O an, sayfanın üzerindeki harfler ve rakamlar sanki benimle özel bir iletişim kuruyormuş gibi hissettirdi. Cep telefonu numarasının yanındaki el yazısı, gizemli bir hava kattı kitaba. Gözlerim o sayfada takılı kaldı, numarayı defalarca kontrol ettim. Acaba bu kimin numarasıydı? Kitabın içinde bir başkasının gizli dünyasına bir pencere aralamış gibiydim.
Merakım beni deli etti ve bir an duraksadım. Sonra, elimi cebime attım ve cep telefonumu çıkardım. Kararsızca, o gizemli numarayı aramak istedim. Belki de bu, kitapta başka bir maceranın kapısını aralayacaktı. Yüreğimdeki heyecan, bilinmezliğin cazibesine karşı koyamadım ve parmaklarım numarayı tuşlamaya başladı. Arama tonu başladığında, içimdeki merak ve heyecan birleşerek adeta bir serüvenin eşiğinde olduğumu hissettirdi.
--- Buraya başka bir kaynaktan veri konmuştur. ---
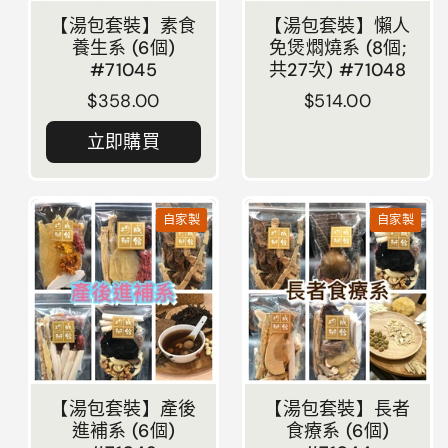
【湯包套裝】素食
【湯包套裝】懶人
養生系 (6個)
免煲燜燒系 (8個;
#71045
共27次) #71048
正常價格
$358.00
正常價格
$514.00
立即購買
自家製
自家製
【湯包套裝】產後
【湯包套裝】長者
進補系 (6個)
食療系 (6個)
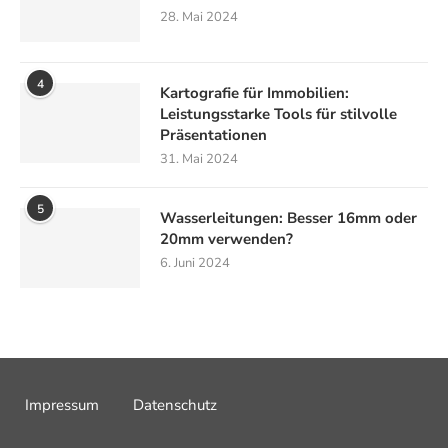
28. Mai 2024
4
Kartografie für Immobilien:
Leistungsstarke Tools für stilvolle
Präsentationen
31. Mai 2024
5
Wasserleitungen: Besser 16mm oder
20mm verwenden?
6. Juni 2024
Impressum
Datenschutz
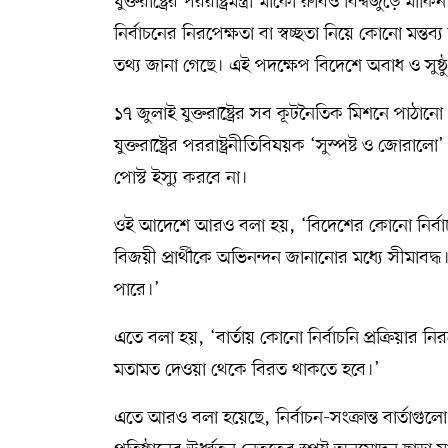
যুক্তরাষ্ট্রের পররাষ্ট্রমন্ত্রী মার্কো রুবিও বিশ্বজুড়ে
নির্বাচনের নিরপেক্ষতা বা স্বচ্ছতা নিয়ে কোনো মন্
তথ্য জানা গেছে। এই পদক্ষেপ বিদেশে অবাধ ও সুষ্ঠ
১৭ জুলাই যুক্তরাষ্ট্রের সব কূটনৈতিক মিশনে পাঠানো 
যুক্তরাষ্ট্রের পররাষ্ট্রনীতিবিষয়ক ‘সুস্পষ্ট ও জোরালো
পোস্ট ইস্যু করবে না।
ওই আদেশে আরও বলা হয়, ‘বিদেশের কোনো নির্বাচন ন
বিজয়ী প্রার্থীকে অভিনন্দন জানানোর মধ্যে সীমাবদ্ধ। 
পারে।’
এতে বলা হয়, ‘বার্তায় কোনো নির্বাচনি প্রক্রিয়ার নিরপ
মতামত দেওয়া থেকে বিরত থাকতে হবে।’
এতে আরও বলা হয়েছে, নির্বাচন-সংক্রান্ত বার্তাগুলো 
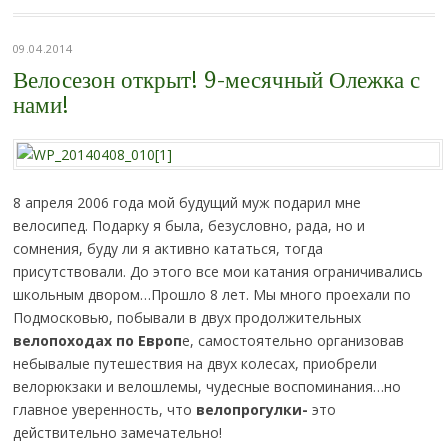
09.04.2014
Велосезон открыт! 9-месячный Олежка с
нами!
8 апреля 2006 года мой будущий муж подарил мне
велосипед. Подарку я была, безусловно, рада, но и
сомнения, буду ли я активно кататься, тогда
присутствовали. До этого все мои катания ограничивались
школьным двором…Прошло 8 лет. Мы много проехали по
Подмосковью, побывали в двух продолжительных
велопоходах по Европ
е, самостоятельно организовав
небывалые путешествия на двух колесах, приобрели
велорюкзаки и велошлемы, чудесные воспоминания…но
главное уверенность, что
велопрогулки-
это
действительно замечательно!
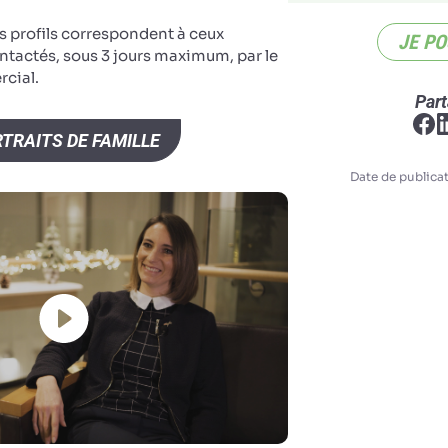
s profils correspondent à ceux
JE PO
ntactés, sous 3 jours maximum, par le
cial.
Part
TRAITS DE FAMILLE
Date de publicat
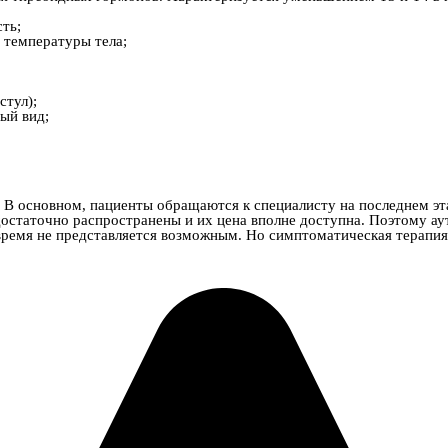
ть;
е температуры тела;
стул);
ый вид;
 В основном, пациенты обращаются к специалисту на последнем эта
статочно распространены и их цена вполне доступна. Поэтому ау
время не представляется возможным. Но симптоматическая терапия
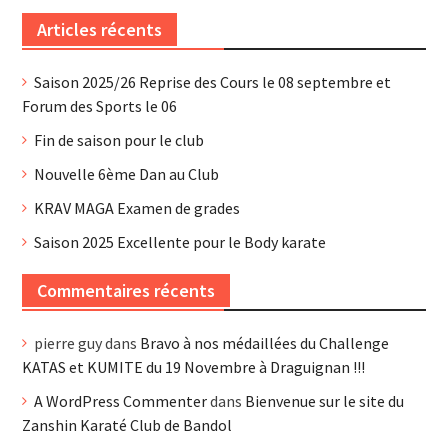
Articles récents
Saison 2025/26 Reprise des Cours le 08 septembre et
Forum des Sports le 06
Fin de saison pour le club
Nouvelle 6ème Dan au Club
KRAV MAGA Examen de grades
Saison 2025 Excellente pour le Body karate
Commentaires récents
pierre guy
dans
Bravo à nos médaillées du Challenge
KATAS et KUMITE du 19 Novembre à Draguignan !!!
A WordPress Commenter
dans
Bienvenue sur le site du
Zanshin Karaté Club de Bandol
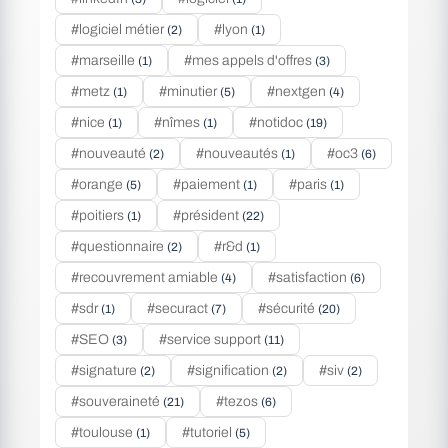
#logiciel métier
#lyon
(2)
(1)
#marseille
#mes appels d'offres
(1)
(3)
#metz
#minutier
#nextgen
(1)
(5)
(4)
#nice
#nîmes
#notidoc
(1)
(1)
(19)
#nouveauté
#nouveautés
#oc3
(2)
(1)
(6)
#orange
#paiement
#paris
(5)
(1)
(1)
#poitiers
#président
(1)
(22)
#questionnaire
#r&d
(2)
(1)
#recouvrement amiable
#satisfaction
(4)
(6)
#sdr
#securact
#sécurité
(1)
(7)
(20)
#SEO
#service support
(3)
(11)
#signature
#signification
#siv
(2)
(2)
(2)
#souveraineté
#tezos
(21)
(6)
#toulouse
#tutoriel
(1)
(5)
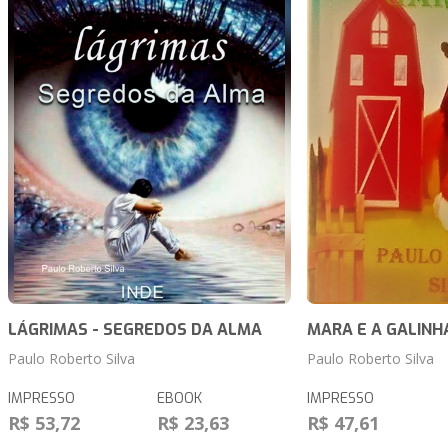
LÁGRIMAS - SEGREDOS DA ALMA
MARA E A GALINH
Paulo Roberto Silva
Paulo Roberto Silva
IMPRESSO
EBOOK
IMPRESSO
R$ 53,72
R$ 23,63
R$ 47,61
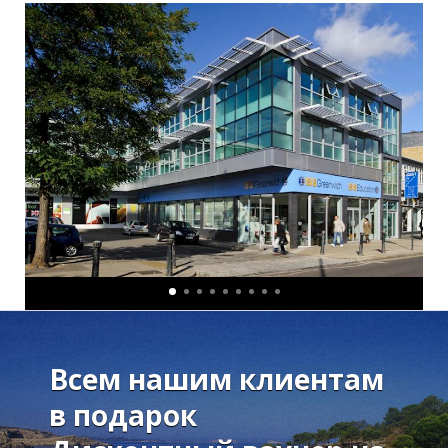
В
В
Всем нашим клиентам
в подарок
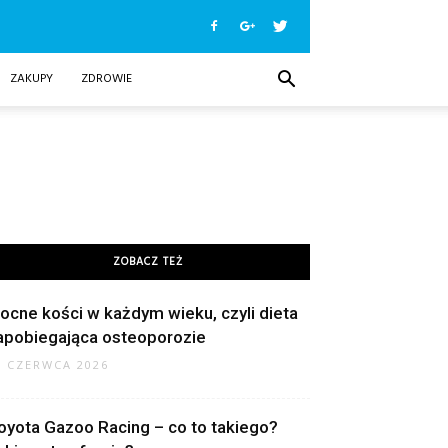
ZAKUPY
ZDROWIE
ZOBACZ TEŻ
ocne kości w każdym wieku, czyli dieta
apobiegająca osteoporozie
9 CZERWCA 2026
oyota Gazoo Racing – co to takiego?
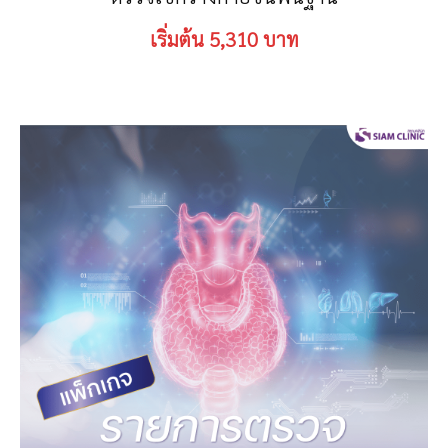
เริ่มต้น 5,310 บาท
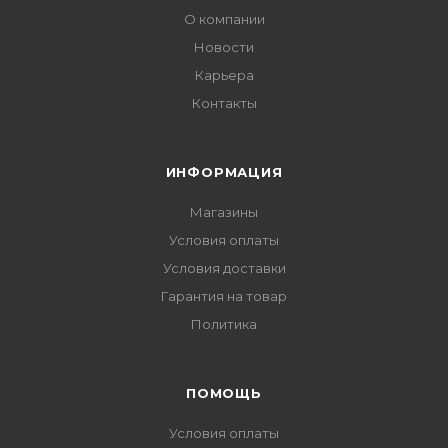
О компании
Новости
Карьера
Контакты
ИНФОРМАЦИЯ
Магазины
Условия оплаты
Условия доставки
Гарантия на товар
Политика
ПОМОЩЬ
Условия оплаты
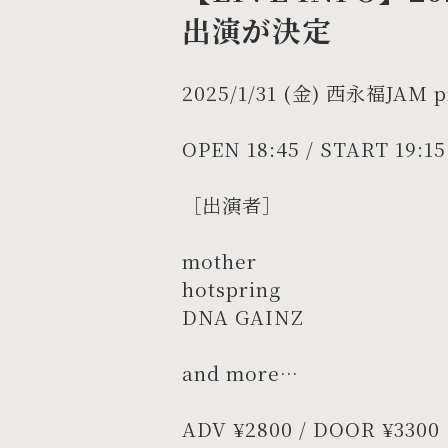
出演が決定
2025/1/31 (金) 西永福J
OPEN 18:45 / START 19:15
［出演者］
mother
hotspring
DNA GAINZ
and more…
ADV ¥2800 / DOOR ¥3300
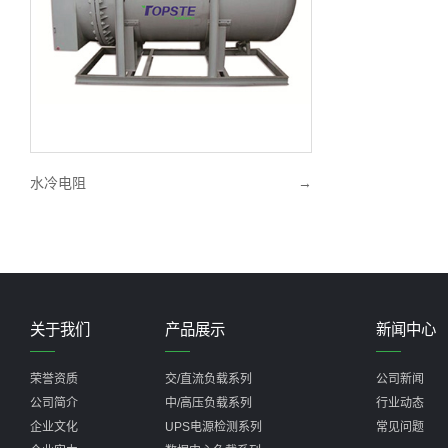
水冷电阻
→
关于我们
产品展示
新闻中心
荣誉资质
交/直流负载系列
公司新闻
公司简介
中/高压负载系列
行业动态
企业文化
UPS电源检测系列
常见问题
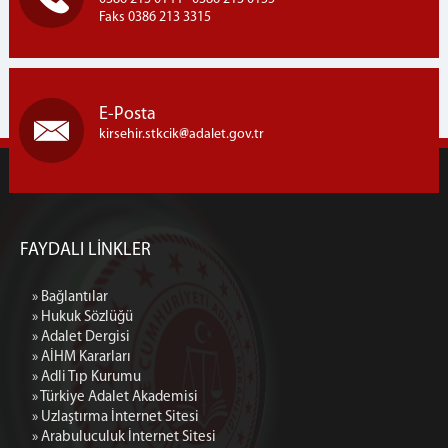
Faks 0386 213 3315
E-Posta
kirsehir.stkcik
adalet.gov.tr
FAYDALI LİNKLER
» Bağlantılar
» Hukuk Sözlüğü
» Adalet Dergisi
» AİHM Kararları
» Adli Tıp Kurumu
» Türkiye Adalet Akademisi
» Uzlaştırma İnternet Sitesi
» Arabuluculuk İnternet Sitesi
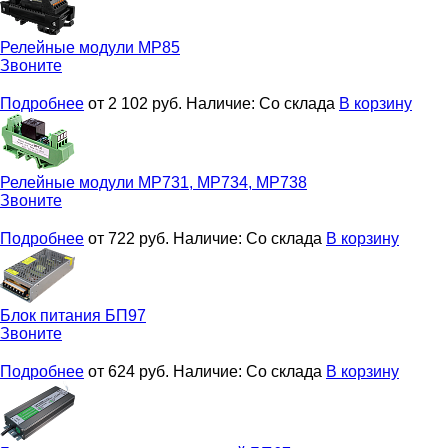
Релейные модули
МР85
Звоните
Подробнее
от 2 102
руб.
Наличие:
Со склада
В корзину
Релейные модули
МР731, МР734, МР738
Звоните
Подробнее
от 722
руб.
Наличие:
Со склада
В корзину
Блок питания
БП97
Звоните
Подробнее
от 624
руб.
Наличие:
Со склада
В корзину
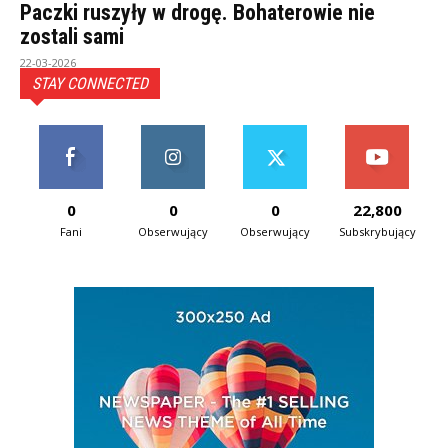
Paczki ruszyły w drogę. Bohaterowie nie
zostali sami
22-03-2026
STAY CONNECTED
0
0
0
22,800
Fani
Obserwujący
Obserwujący
Subskrybujący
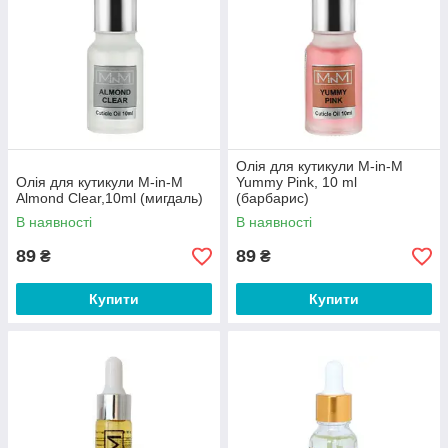
Олія для кутикули M-in-M
Олія для кутикули M-in-M
Yummy Pink, 10 ml
Almond Clear,10ml (мигдаль)
(барбарис)
В наявності
В наявності
89
89
₴
₴
Купити
Купити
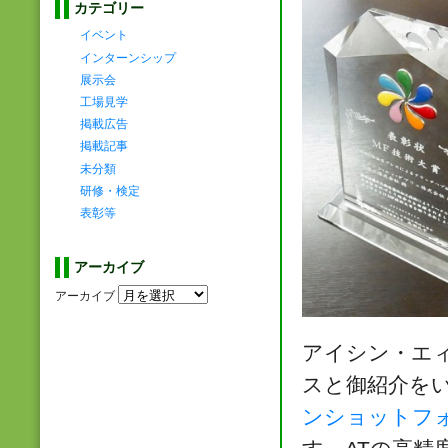
カテゴリー
イベント
インターンシップ
展示会
工場見学
掲載広告
掲載記事
未分類
研修・検定
表彰等
アーカイブ
アーカイブ
アイシン・エ
スと御紹介を
ンショットフ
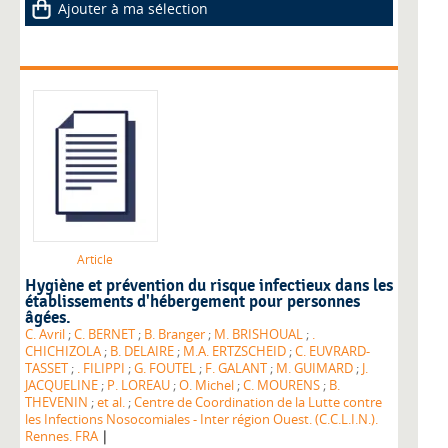
Ajouter à ma sélection
Article
Hygiène et prévention du risque infectieux dans les
établissements d'hébergement pour personnes
âgées.
C. Avril
;
C. BERNET
;
B. Branger
;
M. BRISHOUAL
;
.
CHICHIZOLA
;
B. DELAIRE
;
M.A. ERTZSCHEID
;
C. EUVRARD-
TASSET
;
. FILIPPI
;
G. FOUTEL
;
F. GALANT
;
M. GUIMARD
;
J.
JACQUELINE
;
P. LOREAU
;
O. Michel
;
C. MOURENS
;
B.
THEVENIN
;
et al.
;
Centre de Coordination de la Lutte contre
les Infections Nosocomiales - Inter région Ouest. (C.C.L.I.N.).
|
Rennes. FRA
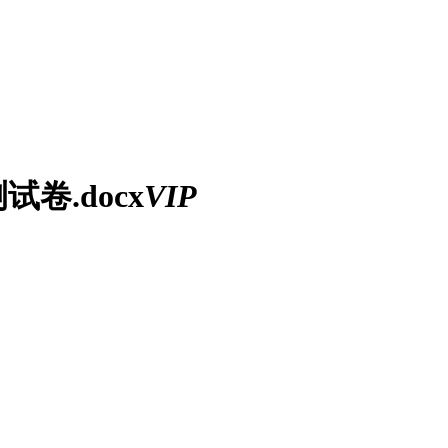
卷.docx
VIP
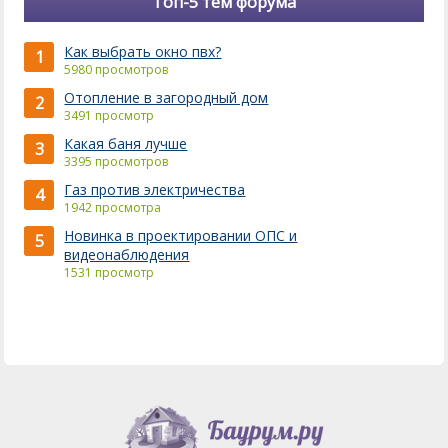
Топ-5 тем форума
Как выбрать окно пвх?
1
5980 просмотров
Отопление в загородный дом
2
3491 просмотр
Какая баня лучше
3
3395 просмотров
Газ против электричества
4
1942 просмотра
Новинка в проектировании ОПС и
5
видеонаблюдения
1531 просмотр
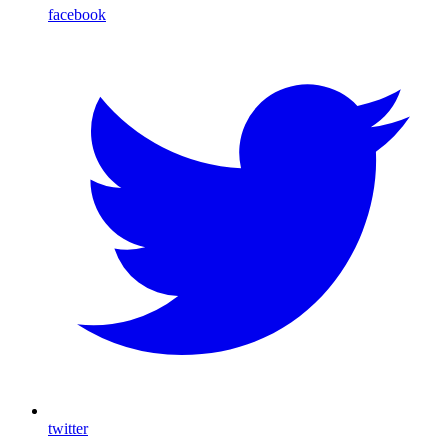
facebook
twitter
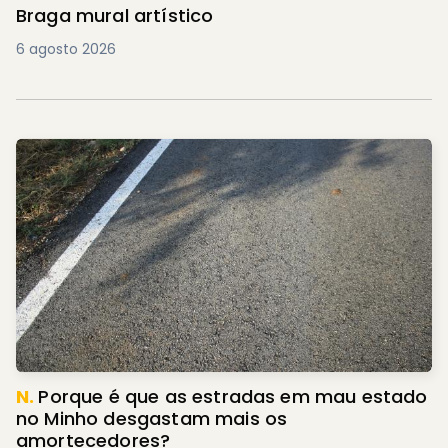
Braga mural artístico
6 agosto 2026
N.
Porque é que as estradas em mau estado
no Minho desgastam mais os
amortecedores?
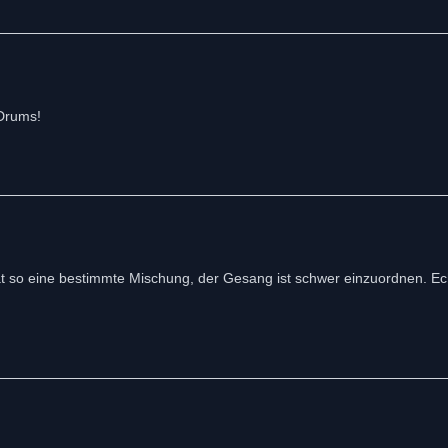
Drums!
 hat so eine bestimmte Mischung, der Gesang ist schwer einzuordnen. E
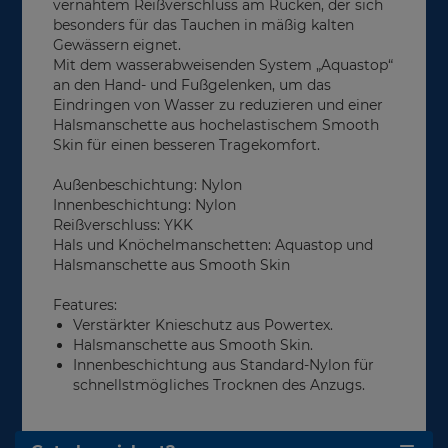
vernähtem Reißverschluss am Rücken, der sich
besonders für das Tauchen in mäßig kalten
Gewässern eignet.
Mit dem wasserabweisenden System „Aquastop“
an den Hand- und Fußgelenken, um das
Eindringen von Wasser zu reduzieren und einer
Halsmanschette aus hochelastischem Smooth
Skin für einen besseren Tragekomfort.
Außenbeschichtung: Nylon
Innenbeschichtung: Nylon
Reißverschluss: YKK
Hals und Knöchelmanschetten: Aquastop und
Halsmanschette aus Smooth Skin
Features:
Verstärkter Knieschutz aus Powertex.
Halsmanschette aus Smooth Skin.
Innenbeschichtung aus Standard-Nylon für
schnellstmögliches Trocknen des Anzugs.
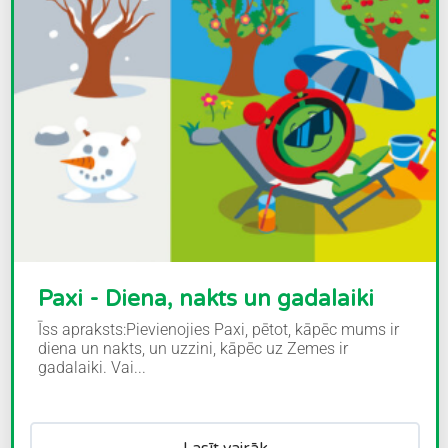
Paxi - Diena, nakts un gadalaiki
Īss apraksts:Pievienojies Paxi, pētot, kāpēc mums ir
diena un nakts, un uzzini, kāpēc uz Zemes ir
gadalaiki. Vai...
Lasīt vairāk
Telefonu kimse açmadı. Bir kez daha aradım, yine cevap alamadım. Israrcı bir şekilde son bir kere daha aradım ve duyduklarım beni şok etti. Telefonu açan küçük bir çocuktu. Kaygılı bir ses tonu ile “Merhaba.. Siz kimsiniz?” dedi. Derin bir soluk aldım ve konuşmaya başladım. “Bu telefon numarasını kütüphanede rastgele okuduğum bir kitabın 120. sayfasından buldum. Bu numarayı önce önemsememeye çalıştım fakat merakıma yenik düştüm. Sonunda bu numarayı aramaya karar verdim.” çocuk, hiçbir şey demeden güldü. Gülüşü beni endişelendirdi açıkçası. Sonra konuşmaya başladığımda sinyal kesildi ve telefon kapandı. İlginç bir maceraydı açıkçası… Bu günü hayatım boyunca unutamazdım. Bu olayın üzerinden 12 yıl geçmesine rağmen hala en net hatırladığım anım bu. Acaba o çocuk şu an ne yapıyor?